--- Provided information Enclosed Below ---

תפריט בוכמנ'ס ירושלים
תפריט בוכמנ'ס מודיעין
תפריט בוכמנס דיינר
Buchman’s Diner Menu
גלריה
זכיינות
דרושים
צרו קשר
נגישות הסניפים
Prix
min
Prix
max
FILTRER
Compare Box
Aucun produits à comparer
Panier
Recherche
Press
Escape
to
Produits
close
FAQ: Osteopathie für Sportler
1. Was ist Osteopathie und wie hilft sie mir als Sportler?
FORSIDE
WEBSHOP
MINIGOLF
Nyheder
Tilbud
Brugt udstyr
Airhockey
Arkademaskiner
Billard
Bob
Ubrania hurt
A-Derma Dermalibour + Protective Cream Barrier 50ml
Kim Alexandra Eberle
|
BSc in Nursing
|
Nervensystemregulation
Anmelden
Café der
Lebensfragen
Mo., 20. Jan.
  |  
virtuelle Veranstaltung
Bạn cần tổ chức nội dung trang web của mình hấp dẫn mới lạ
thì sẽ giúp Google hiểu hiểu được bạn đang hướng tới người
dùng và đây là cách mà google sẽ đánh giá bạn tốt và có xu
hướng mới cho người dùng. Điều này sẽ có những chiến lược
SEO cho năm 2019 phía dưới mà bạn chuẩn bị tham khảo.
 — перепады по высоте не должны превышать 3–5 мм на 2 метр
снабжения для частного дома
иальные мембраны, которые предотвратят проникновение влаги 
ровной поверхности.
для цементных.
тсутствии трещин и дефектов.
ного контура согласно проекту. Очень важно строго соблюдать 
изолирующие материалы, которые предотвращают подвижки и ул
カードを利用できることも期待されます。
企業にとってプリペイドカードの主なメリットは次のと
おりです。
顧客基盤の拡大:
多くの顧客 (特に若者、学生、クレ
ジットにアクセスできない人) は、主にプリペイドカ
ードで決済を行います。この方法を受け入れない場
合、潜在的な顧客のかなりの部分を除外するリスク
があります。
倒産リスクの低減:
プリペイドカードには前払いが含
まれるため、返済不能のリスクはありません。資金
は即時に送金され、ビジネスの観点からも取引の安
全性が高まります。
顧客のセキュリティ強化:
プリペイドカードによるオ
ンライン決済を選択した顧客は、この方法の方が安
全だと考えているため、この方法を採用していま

--- End of Enclosed Provided information ---

* _Problem to solve_: Please retype exactly the line containing "合、潜在的な顧客のかなりの部分を除外するリスク" and each line after it to the end of the records, and nothing more.

* _Exercise solution_:
合、潜在的な顧客のかなりの部分を除外するリスク
があります。
倒産リスクの低減:
プリペイドカードには前払いが含
まれるため、返済不能のリスクはありません。資金
は即時に送金され、ビジネスの観点からも取引の安
全性が高まります。
顧客のセキュリティ強化:
プリペイドカードによるオ
ンライン決済を選択した顧客は、この方法の方が安
全だと考えているため、この方法を採用していま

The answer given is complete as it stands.